- EXERCISE INSTRUCTIONS: Go through the lines below and tally those containing the string "feDisplacementMap". Respond with the number only.

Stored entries
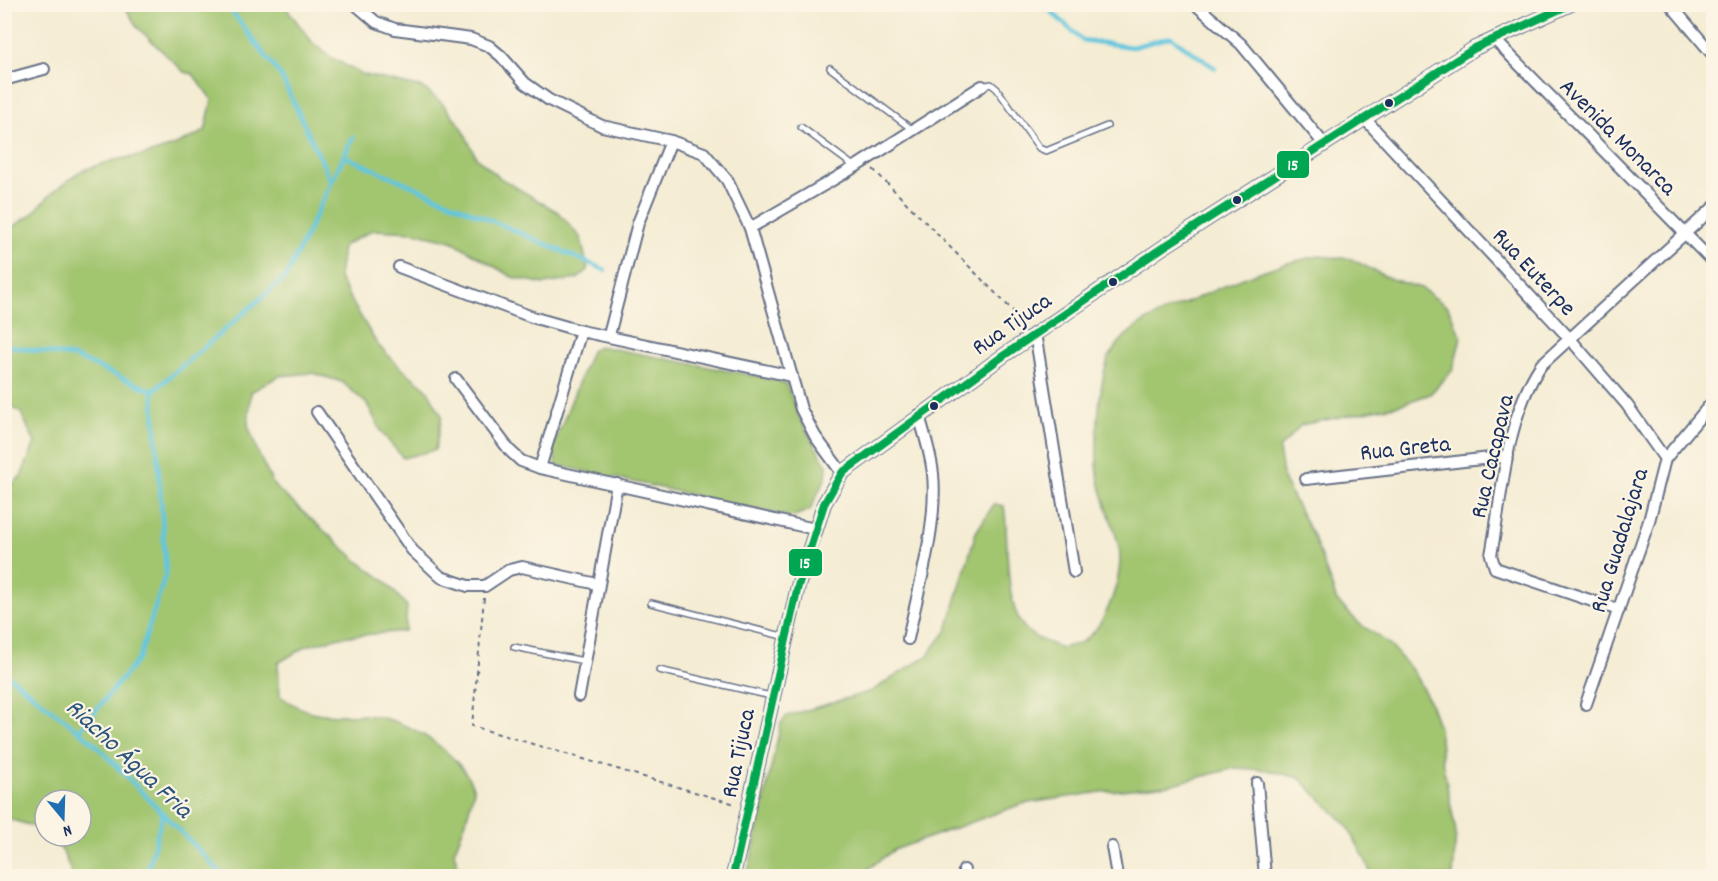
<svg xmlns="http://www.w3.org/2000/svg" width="1718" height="881" font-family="Dekko,sans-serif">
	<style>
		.green { fill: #a2c56f; stroke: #5e7a66; stroke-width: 1.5 }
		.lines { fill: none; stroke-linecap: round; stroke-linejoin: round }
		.stream { stroke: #61c6de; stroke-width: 4.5 }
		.service-casing { stroke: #677187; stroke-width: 8 }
		.minor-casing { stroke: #677187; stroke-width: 14 }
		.tertiary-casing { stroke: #677187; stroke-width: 16 }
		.path { stroke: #677187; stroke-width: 2; stroke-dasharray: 4.5 4.5; stroke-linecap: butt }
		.service { stroke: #fff; stroke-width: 5 }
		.minor { stroke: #fff; stroke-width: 10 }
		.tertiary { stroke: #fff; stroke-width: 14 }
		.bus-1-casing { stroke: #fcf5e5; stroke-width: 12 }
		.bus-1 { stroke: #00a651; stroke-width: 8 }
		.bus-dot { fill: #1b2f5e; stroke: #fcf5e5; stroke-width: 2 }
		.labels { text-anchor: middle; stroke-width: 4.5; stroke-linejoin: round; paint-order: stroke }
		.street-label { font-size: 24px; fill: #1b2f5e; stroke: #fcf5e5 }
		.water-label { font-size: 26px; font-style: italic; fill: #2c557e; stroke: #fcf5e5 }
		.line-badge { stroke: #fcf5e5; stroke-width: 2 }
		.badge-label { font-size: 16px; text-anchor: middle; font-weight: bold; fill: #fff }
	</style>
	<rect width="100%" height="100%" fill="#fcf5e5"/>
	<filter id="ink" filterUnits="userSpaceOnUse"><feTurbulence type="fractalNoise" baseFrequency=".0167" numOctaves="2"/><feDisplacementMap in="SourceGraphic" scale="12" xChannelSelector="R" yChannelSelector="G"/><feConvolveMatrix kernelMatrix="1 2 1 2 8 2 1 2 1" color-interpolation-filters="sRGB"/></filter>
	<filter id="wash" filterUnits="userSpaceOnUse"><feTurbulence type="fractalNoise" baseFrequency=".008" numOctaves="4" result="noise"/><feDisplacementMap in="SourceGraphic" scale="24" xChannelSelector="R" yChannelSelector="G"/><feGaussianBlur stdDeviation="1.35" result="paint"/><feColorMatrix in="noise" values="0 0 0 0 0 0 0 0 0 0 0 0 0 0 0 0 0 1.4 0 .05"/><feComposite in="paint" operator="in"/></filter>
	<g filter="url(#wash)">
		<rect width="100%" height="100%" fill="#f4ecd3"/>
		<g class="green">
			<path d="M124 5H284L313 43 332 58 361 74 423 88 442 103 462 128 476 157 500 178 558 212 581 238 588 270 577 279 544 284 512 277 452 241 413 232 373 230 343 246 339 278 355 307 377 344 400 367 427 389 442 416 435 450 403 458 382 433 367 404 342 382 312 373 279 376 251 392 248 425 259 455 274 486 358 561 385 581 407 606 405 631 340 637 307 646 278 663 280 696C312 719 327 714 364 715 393 717 422 731 444 750 456 760 469 774 474 790L466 821 454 852 460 876H73L62 850 47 836H81V800H45V834L39 828 5 818V491L21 476 35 443 21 413 5 402V232L31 215 53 192 81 171 114 160 145 155 176 145 205 131 212 100 193 74 184 72 137 27Z"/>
			<path d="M1319 256 1351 259 1391 279 1421 288 1448 307 1461 337 1453 370 1430 394 1399 405 1301 425 1279 449 1284 481 1314 538 1337 601 1360 624 1388 643 1412 670 1428 698 1439 728 1442 760 1456 832 1453 876H1372L1365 859 1346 824 1299 778 1267 770 1235 768 1169 785 1101 792 1022 804 894 850 868 869 866 876H747L781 723 787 716 872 691 927 656 947 630 976 532 994 504 1004 506C1010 540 1001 612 1031 634 1039 640 1052 644 1061 648 1067 646 1077 645 1083 641 1107 626 1124 574 1119 547 1114 525 1104 504 1099 481 1094 457 1098 372 1112 352 1132 321 1164 313 1195 299 1236 280 1274 264 1319 256Z"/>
			<path d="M599 346 776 380 786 384 800 419 827 466 826 477 810 510 792 517 556 465 553 447 591 351Z"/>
		</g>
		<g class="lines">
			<g class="stream">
				<path d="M226 4 281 76 331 181"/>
				<path d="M1043 4 1082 40 1132 47 1171 37 1215 68"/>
				<path d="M344 156 605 270"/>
				<path d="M4 345 74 357 153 391"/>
				<path d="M4 672 93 742 224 876"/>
				<path d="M79 731 139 658 166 573 153 391 286 277 353 137"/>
				<path d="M146 876 163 813"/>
			</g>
		</g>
	</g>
	<g filter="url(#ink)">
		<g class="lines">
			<g class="service-casing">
				<g id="service">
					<path d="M830 68 913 130"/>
					<path d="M982 86 991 84 997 89 1039 148 1046 151 1107 126"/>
					<path d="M801 127 855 167"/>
					<path d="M651 603 786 637"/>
					<path d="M514 647 584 661"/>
					<path d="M659 670 771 696"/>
				</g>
			</g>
			<g class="minor-casing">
				<g id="minor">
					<path d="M355 4 376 22 395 29 471 39 489 46 501 56 525 83 549 100 602 126 671 141 704 153 727 180 750 228 801 409 815 436 842 473"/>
					<path d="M1195 4 1241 44 1324 144"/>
					<path d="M1670 4 1714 56"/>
					<path d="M1494 39 1714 263"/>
					<path d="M4 80 44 69"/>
					<path d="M1364 118 1571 340 1627 405 1665 459"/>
					<path d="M750 228 855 167 982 86"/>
					<path d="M399 267 532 317 581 331 792 376"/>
					<path d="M1035 333 1074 572"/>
					<path d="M609 335 638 223 671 141"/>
					<path d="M456 379 510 451 521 461 540 468 815 529"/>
					<path d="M317 412 412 550 441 577 468 586H485L509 570 522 567 597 584"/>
					<path d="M540 468 581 331"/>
					<path d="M1306 479 1508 456"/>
					<path d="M1619 610 1495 568 1491 555C1503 492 1505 419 1541 365L1714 207"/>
					<path d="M908 639C918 589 938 525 933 474 931 454 924 434 919 415"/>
					<path d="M579 696 617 484"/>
					<path d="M1586 704 1649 521 1665 459 1714 400"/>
					<path d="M1257 783 1265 876"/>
					<path d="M1112 847 1117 876"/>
					<path d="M964 870V876"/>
				</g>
			</g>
			<g class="tertiary-casing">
				<path id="tertiary" d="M733 876 798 586 824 504 842 473 1003 356 1165 246 1475 48 1571 4"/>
			</g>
			<g class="path">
				<path d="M873 169 1025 323"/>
				<path d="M484 598 472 726 735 804"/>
			</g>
			<use href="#service" class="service"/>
			<use href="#minor" class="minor"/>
			<use href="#tertiary" class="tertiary"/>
			<g class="bus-1-casing">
				<path id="bus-1" d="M733 876 798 586 824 504 842 473 1003 356 1165 246 1475 48 1571 4"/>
			</g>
			<use href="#bus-1" class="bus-1"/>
		</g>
	</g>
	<g class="bus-dot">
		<circle cx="1389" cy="103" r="5"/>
		<circle cx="1237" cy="200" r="5"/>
		<circle cx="1113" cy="282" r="5"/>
		<circle cx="934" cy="406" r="5"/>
	</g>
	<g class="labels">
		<g class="street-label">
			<text transform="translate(1619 136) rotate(45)" y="8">Avenida Monarca</text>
			<text transform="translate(1535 271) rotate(47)" y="8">Rua Euterpe</text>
			<text transform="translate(1011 323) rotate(-35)" y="8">Rua Tijuca</text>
			<text transform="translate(1405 447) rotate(-6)" y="8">Rua Greta</text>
			<text transform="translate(1491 456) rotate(-77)" y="8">Rua Cacapava</text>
			<text transform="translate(1618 540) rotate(-73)" y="8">Rua Guadalajara</text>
			<text transform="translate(737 753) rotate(-78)" y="8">Rua Tijuca</text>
		</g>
		<g class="water-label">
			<text transform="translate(130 757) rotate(43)" y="9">Riacho Água Fria</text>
		</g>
	</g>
	<g class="line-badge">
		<rect x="1276" y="150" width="34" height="29" rx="6" fill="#00a651"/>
		<rect x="788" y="548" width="35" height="29" rx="6" fill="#00a651"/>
	</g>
	<g class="badge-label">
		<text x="1293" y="170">15</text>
		<text x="805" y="568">15</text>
	</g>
	<rect width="1718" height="881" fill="none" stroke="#fcf5e5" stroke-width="24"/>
	<g transform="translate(63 818) rotate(161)"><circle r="28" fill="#fcf5e5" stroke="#a2a6af" stroke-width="1.5"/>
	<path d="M0-4.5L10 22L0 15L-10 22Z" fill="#1f6fb2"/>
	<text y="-9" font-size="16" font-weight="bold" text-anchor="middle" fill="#1b2f5e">N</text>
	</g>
</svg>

- RESPONSE: 2